**Excerpt to read**:
--- Start ---

Debt Consolidation Loans
Unlike many other debt solutions, debt consolidation involves taking out a new loan. The debt consolidation loan will be used to pay off credit card debt, personal loans, and other high-interest debt. Consolidating these different types of debt allows you to stop juggling competing due dates and make a single monthly payment to the new lender. You will still owe the same total amount of money after you consolidate. But, your new monthly payment may be quite a bit lower than the combined monthly minimum payments you are making on credit card balances, personal loan payments, and other debts.
You can think of a debt consolidation loan as refinancing your existing debts. One of the simplest types of debt consolidation involves a credit card balance transfer. You can transfer balances from one or more cards to a new card with a lower interest rate. But, this can be risky--especially if you get overly optimistic. Low interest rates on balance transfers are typically time-limited, and if you can’t pay down the debt quickly, you could end up right back where you started.
Another approach is to take out a personal loan to pay off debts. Your new loan will ideally be at a lower interest rate than you are currently paying on your credit card balance and other unsecured debt. In most cases, the only added expense is a one-time loan origination fee. The origination fee is usually somewhere in the range of .99% to 5.99%. Depending on the total amount of your debt, this could mean paying thousands of dollars extra.

--- End ---

**Supplied data**:

--- Start ---

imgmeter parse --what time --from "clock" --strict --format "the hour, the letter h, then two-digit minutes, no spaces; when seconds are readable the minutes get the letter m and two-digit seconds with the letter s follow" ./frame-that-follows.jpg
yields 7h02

--- End ---

**Stated task 1**:
In the debt consolidation loan text, what range does the origination fee on a personal loan usually fall in?
**Stated task 2**:
Reproduce the debt consolidation loan text word for word from "Another approach is" to "of dollars extra.".

**Written reply 1**:
It is usually somewhere in the range of .99% to 5.99%.

**Written reply 2**:
Another approach is to take out a personal loan to pay off debts. Your new loan will ideally be at a lower interest rate than you are currently paying on your credit card balance and other unsecured debt. In most cases, the only added expense is a one-time loan origination fee. The origination fee is usually somewhere in the range of .99% to 5.99%. Depending on the total amount of your debt, this could mean paying thousands of dollars extra.